__Passage shown__:

Multitask deep learning with Tensorflow

2019-02-07 04:20发布

问题:

Have someone tried doing multitask deep learning with TensorFlow? That is, sharing the bottom layers while not sharing the top layers. An example with simple illustration would help a lot.

回答1:

There is an similar question here, the answer used keras.

It's similar when just using tensorflow. The idea is this: we can define multiple outputs of a network, and thus multiple loss functions (objectives). We then tell optimizer to minimize a combined loss function, usually using a linear combination.

A concept diagram

This diagram is drawn according to this paper.

Let's say we are training a classifier that predict the digit in the image, with maximum 5 digits per image. Here we defined 6 output layer: digit1, digit2, digit3, digit4, digit5, length. The digit layer should output 0~9 if there is such a digit, or X(substitute it with an real number in practice) if there isn't any digit in its position. Same thing for length, it should output 0~5 if the image contains 0~5 digit, or X if it contains more than 5 digits.

Now to train it, we just add up all the cross entropy loss of each softmax function:

# Define loss and optimizer
lossLength = tf.log(tf.clip_by_value(tf.reduce_mean(tf.nn.softmax_cross_entropy_with_logits(length_logits, true_length)), 1e-37, 1e+37))
lossDigit1 = tf.log(tf.clip_by_value(tf.reduce_mean(tf.nn.softmax_cross_entropy_with_logits(digit1_logits, true_digit1)), 1e-37, 1e+37))
lossDigit2 = tf.log(tf.clip_by_value(tf.reduce_mean(tf.nn.softmax_cross_entropy_with_logits(digit2_logits, true_digit2)), 1e-37, 1e+37))
lossDigit3 = tf.log(tf.clip_by_value(tf.reduce_mean(tf.nn.softmax_cross_entropy_with_logits(digit3_logits, true_digit3)), 1e-37, 1e+37))
lossDigit4 = tf.log(tf.clip_by_value(tf.reduce_mean(tf.nn.softmax_cross_entropy_with_logits(digit4_logits, true_digit4)), 1e-37, 1e+37))
lossDigit5 = tf.log(tf.clip_by_value(tf.reduce_mean(tf.nn.softmax_cross_entropy_with_logits(digit5_logits, true_digit5)), 1e-37, 1e+37))

cost = tf.add(
        tf.add(
        tf.add(
        tf.add(
        tf.add(cL,lossDigit1),
        lossDigit2),
        lossDigit3),
        lossDigit4),
        lossDigit5)

optimizer = tf.train.AdamOptimizer(learning_rate=learning_rate).minimize(cost)

__Set problem 1__: In the records, substitute "place" for "locality" in the lines starting at the one containing "collection date: 1907-08-19" and ending at the one containing "elevation (m): 1707", and give only those lines again with everything else left unchanged.
The text above and the records that come next were taken from unrelated sources.

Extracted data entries
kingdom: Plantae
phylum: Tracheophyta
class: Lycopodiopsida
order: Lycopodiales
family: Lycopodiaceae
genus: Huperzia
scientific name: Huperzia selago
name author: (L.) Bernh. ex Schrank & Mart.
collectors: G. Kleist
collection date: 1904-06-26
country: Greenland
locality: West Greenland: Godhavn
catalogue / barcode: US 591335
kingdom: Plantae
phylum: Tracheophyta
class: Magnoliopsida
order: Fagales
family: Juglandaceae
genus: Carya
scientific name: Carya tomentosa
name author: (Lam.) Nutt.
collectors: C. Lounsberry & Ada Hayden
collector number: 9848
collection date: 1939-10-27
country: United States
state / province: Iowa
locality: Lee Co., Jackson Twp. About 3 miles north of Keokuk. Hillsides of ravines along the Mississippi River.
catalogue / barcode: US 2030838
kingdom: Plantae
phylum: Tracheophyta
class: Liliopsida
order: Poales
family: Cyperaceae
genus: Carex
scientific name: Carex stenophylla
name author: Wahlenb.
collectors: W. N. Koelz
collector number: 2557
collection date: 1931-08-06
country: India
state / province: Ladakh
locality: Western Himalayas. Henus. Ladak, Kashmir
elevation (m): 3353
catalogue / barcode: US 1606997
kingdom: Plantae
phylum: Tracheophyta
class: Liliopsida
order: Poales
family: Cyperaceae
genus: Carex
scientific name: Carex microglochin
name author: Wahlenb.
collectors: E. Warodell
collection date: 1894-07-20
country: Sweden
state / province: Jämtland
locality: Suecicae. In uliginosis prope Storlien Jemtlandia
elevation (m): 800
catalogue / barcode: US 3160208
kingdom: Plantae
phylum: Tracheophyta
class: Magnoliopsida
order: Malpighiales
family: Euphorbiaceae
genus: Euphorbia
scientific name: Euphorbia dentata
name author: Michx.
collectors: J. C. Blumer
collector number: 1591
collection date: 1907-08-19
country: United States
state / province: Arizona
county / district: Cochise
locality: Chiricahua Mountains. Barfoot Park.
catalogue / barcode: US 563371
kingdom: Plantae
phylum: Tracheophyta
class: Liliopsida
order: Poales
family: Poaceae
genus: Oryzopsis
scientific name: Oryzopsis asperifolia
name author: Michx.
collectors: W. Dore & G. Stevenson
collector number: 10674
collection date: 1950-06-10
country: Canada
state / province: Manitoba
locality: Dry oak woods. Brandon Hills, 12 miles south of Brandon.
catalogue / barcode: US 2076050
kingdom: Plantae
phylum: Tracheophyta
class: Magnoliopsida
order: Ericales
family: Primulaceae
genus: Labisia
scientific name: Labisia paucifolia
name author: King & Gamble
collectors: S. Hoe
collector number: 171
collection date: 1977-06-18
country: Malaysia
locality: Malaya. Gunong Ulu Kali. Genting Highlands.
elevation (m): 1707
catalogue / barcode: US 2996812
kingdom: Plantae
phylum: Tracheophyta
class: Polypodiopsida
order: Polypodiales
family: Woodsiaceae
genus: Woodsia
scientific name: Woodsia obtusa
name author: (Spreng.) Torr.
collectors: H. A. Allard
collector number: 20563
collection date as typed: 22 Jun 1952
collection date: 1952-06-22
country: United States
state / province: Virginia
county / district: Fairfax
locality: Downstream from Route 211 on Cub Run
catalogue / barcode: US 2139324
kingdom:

__Set problem 2__: In the thread on multitask deep learning with TensorFlow, how many output layers does the digit-recognition example define?

__Full output 1__:
collection date: 1907-08-19
country: United States
state / province: Arizona
county / district: Cochise
place: Chiricahua Mountains. Barfoot Park.
catalogue / barcode: US 563371
kingdom: Plantae
phylum: Tracheophyta
class: Liliopsida
order: Poales
family: Poaceae
genus: Oryzopsis
scientific name: Oryzopsis asperifolia
name author: Michx.
collectors: W. Dore & G. Stevenson
collector number: 10674
collection date: 1950-06-10
country: Canada
state / province: Manitoba
place: Dry oak woods. Brandon Hills, 12 miles south of Brandon.
catalogue / barcode: US 2076050
kingdom: Plantae
phylum: Tracheophyta
class: Magnoliopsida
order: Ericales
family: Primulaceae
genus: Labisia
scientific name: Labisia paucifolia
name author: King & Gamble
collectors: S. Hoe
collector number: 171
collection date: 1977-06-18
country: Malaysia
place: Malaya. Gunong Ulu Kali. Genting Highlands.
elevation (m): 1707

__Full output 2__: Six: digit1, digit2, digit3, digit4, digit5, and length.